序章01
現代恋愛のようでファンタジー。そんなものが読みたかったのさ。だから書いてみたのさ。期待はしてないけど、ちょっと覗いてみようと思う人、この指とまれ。
*これはオリジナル小説サイト、『遥か彼方のきみへ』で掲載されている作品です。
松野さゆり。
これが私の名前だ。
私は、この名前があまり好きではない。
誰が聞いても、性別をはっきり言い分けられけられる。間違えるのは、わざとか、余程いかれている奴。名前を変えてしまえば、私の人生、変わるのだろうか……。

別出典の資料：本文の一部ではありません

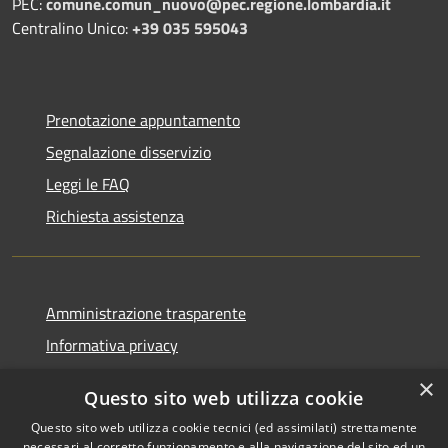
PEC:
comune.comun_nuovo@pec.regione.lombardia.it
Centralino Unico:
+39 035 595043
Prenotazione appuntamento
Segnalazione disservizio
Leggi le FAQ
Richiesta assistenza
Amministrazione trasparente
Informativa privacy
Note legali
×
Questo sito web utilizza cookie
Dichiarazione di accessibilità
Questo sito web utilizza cookie tecnici (ed assimilati) strettamente
necessari al corretto funzionamento e alla navigazione del sito ed un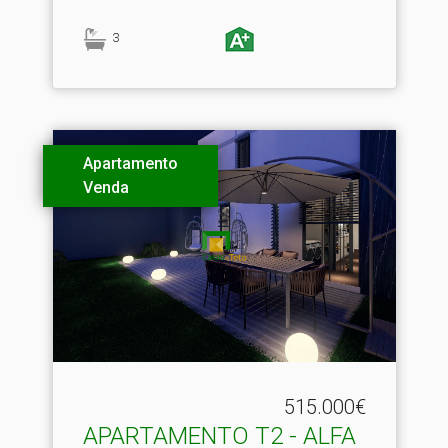
3
Apartamento
Venda
515.000€
APARTAMENTO T2 - ALFA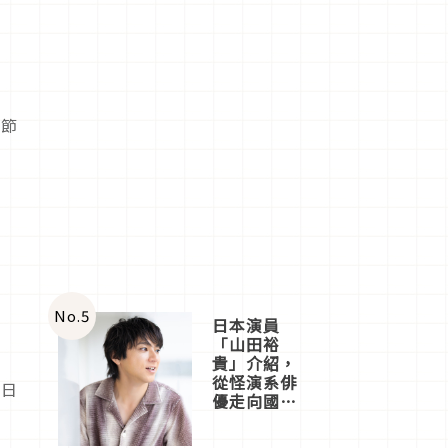
季節
No.
5
日本演員
「山田裕
貴」介紹，
從怪演系俳
的日
優走向國民
級日劇主角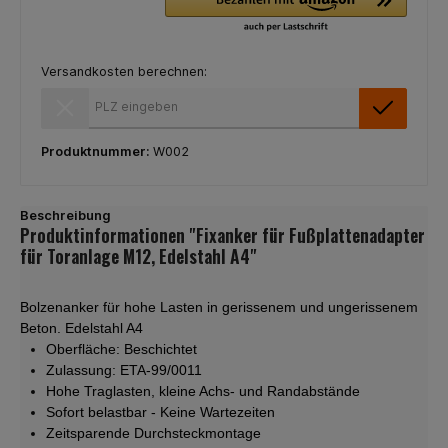
Versandkosten berechnen:
Versandkosten berechnen:
Produktnummer:
W002
Beschreibung
Produktinformationen "Fixanker für Fußplattenadapter
für Toranlage M12, Edelstahl A4"
Bolzenanker für hohe Lasten in gerissenem und ungerissenem
Beton. Edelstahl A4
Oberfläche: Beschichtet
Zulassung: ETA-99/0011
Hohe Traglasten, kleine Achs- und Randabstände
Sofort belastbar - Keine Wartezeiten
Zeitsparende Durchsteckmontage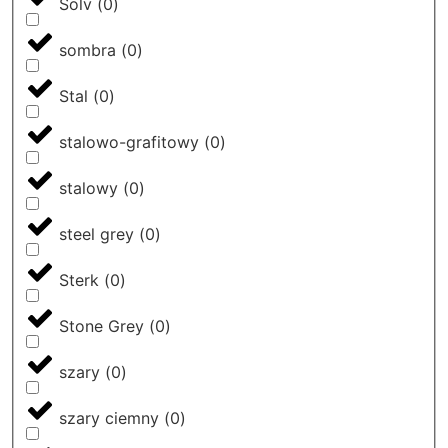
Solv
(
0
)
sombra
(
0
)
Stal
(
0
)
stalowo-grafitowy
(
0
)
stalowy
(
0
)
steel grey
(
0
)
Sterk
(
0
)
Stone Grey
(
0
)
szary
(
0
)
szary ciemny
(
0
)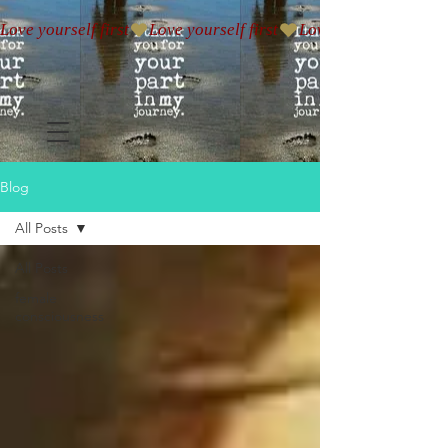
Love yourself first
Blog
All Posts
All Posts
female
consciousness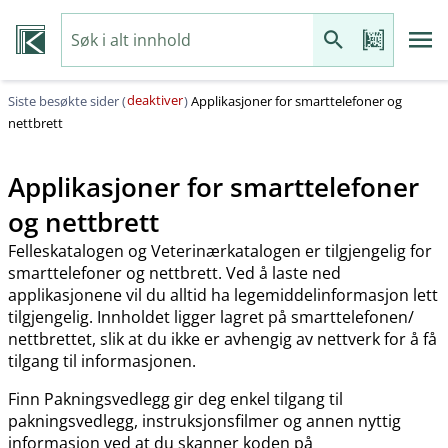
deaktiver
Siste besøkte sider (
)
Applikasjoner for smarttelefoner og
nettbrett
Applikasjoner for smarttelefoner
og nettbrett
Felleskatalogen og Veterinærkatalogen er tilgjengelig for
smarttelefoner og nettbrett. Ved å laste ned
applikasjonene vil du alltid ha legemiddelinformasjon lett
tilgjengelig. Innholdet ligger lagret på smarttelefonen​/​
nettbrettet, slik at du ikke er avhengig av nettverk for å få
tilgang til informasjonen.
Finn Pakningsvedlegg gir deg enkel tilgang til
pakningsvedlegg, instruksjonsfilmer og annen nyttig
informasjon ved at du skanner koden på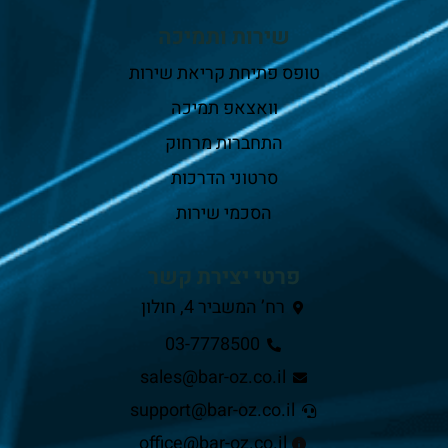
שירות ותמיכה
טופס פתיחת קריאת שירות
וואצאפ תמיכה
התחברות מרחוק
סרטוני הדרכות
הסכמי שירות
פרטי יצירת קשר
רח’ המשביר 4, חולון
03-7778500
sales@bar-oz.co.il
support@bar-oz.co.il
office@bar-oz.co.il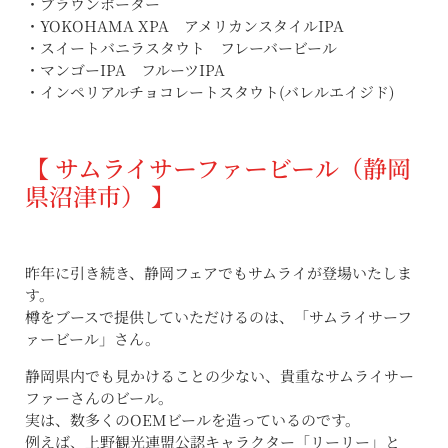
・ブラウンポーター
・YOKOHAMA XPA アメリカンスタイルIPA
・スイートバニラスタウト フレーバービール
・マンゴーIPA フルーツIPA
・インペリアルチョコレートスタウト(バレルエイジド)
【 サムライサーファービール（静岡
県沼津市） 】
昨年に引き続き、静岡フェアでもサムライが登場いたしま
す。
樽をブースで提供していただけるのは、「サムライサーフ
ァービール」さん。
静岡県内でも見かけることの少ない、貴重なサムライサー
ファーさんのビール。
実は、数多くのOEMビールを造っているのです。
例えば、上野観光連盟公認キャラクター「リーリー」と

そんなもので簡単に変わってしまうくらいなら、初めから無かった方が良い。
風呂上がり、鏡に映る自分の姿から目を逸らす。女に生まれてきて、いいことなんてちっともなかった。少しだけ、お洒落が苦手なだけ。疎まれるようなことでもない。あいつらが、ガキ過ぎるんだ。ボロボロにされた体操着。意味もなく飛んでくる暴力。女子たちの心無い言葉の数々。男であったら、少しは違っていたのだろうか。そうでもないか。男でも、やられる奴はやられる。なら、私の存在が必要ではないってことか。もう何でもいいや。考えるのも面倒だ。
酷く私は落ち込んでしまっていた。
不意に闇が心を覆う。
何も考えられなくなってしまうのだ。
本当に現実のことなのか、私の頭の中だけの出来事化、さっぱり分別が出来ないまま、私は何かに誘われるようにここへやって来ていた。
暗く成り切れない空。
すべてを擲って、何者かになりたいと願う心。
そんなものが私を支配していた。
「……ねぇ、きみ、そんなところで何をしているの?」
不意に声を掛けられ、私はぎくりとなったが、その言葉に答える気になれず、足をブラブラさせたまま、月を見上げていた。
薄っぺらい月。
何だか自分の人生みたいに思えて、ちょっぴりだけ、胸が痛くなる。
「ねぇってば、僕の声、聞こえています?」
ようやくその声が、震えているのに気が付いた私は、目をそちらの方へ向ける。
その瞬間、私の目から涙がぽろぽろと零れだす。
思いがけない事態である。
すべての感情が抜けきってしまっていると、私はずっと思っていたのに……。
「怖いね。よくそんなところで、お月見する気になれるね」
お月見?
風に吹かれ、髪がなびく。
その声の主が、ゆっくりゆっくり、私に近づいてくる。
「やっと着いた。だけど僕には、腰掛けれそうにないや。きみも、そろそろやめて戻らない?」
「何を……」
「お月見、にはまだ早いでしょ? それに、満月じゃないし」
そんな分りきっていることを言われ、私はその声の主を睨んだ。
「やべぇ、ちんこ、縮まって来た。だけど、ラッキーかも」
私は何も答えず、声の主をじっと見続ける。
「こんなものが付いているから、僕は自由になれない。この世は不条理な事ばかりで、僕も、いやになっているところだったんだ。けど、どうやら僕はきみほど、度胸がないようだ」
「いやなこと……、私の、何を知っていて言うの?」
「怒らせちゃったなら、ごめんなさい。でも今、言ったこと、嘘じゃないから。ごめん。本当に怖い。僕、戻るけど、きみはどうする?」
フェンスにしがみつきながら、本気で震えている姿を見ているうち、私も、恐怖感が湧いて来てしまった。別に度胸がある訳じゃない。その証拠に下を見ることが出来ず、動けずにいた。
「戻るなら、手、貸すけど」
片手を放すのも、ものすごい覚悟がいるようで、自分に言い聞かせるように大きく深呼吸してから、「せいの」なんて掛け声をかけて、声の主は私の方へ向かって手を伸ばして来た。
なぜこんな場所で二人は出会ったのでしょうね~。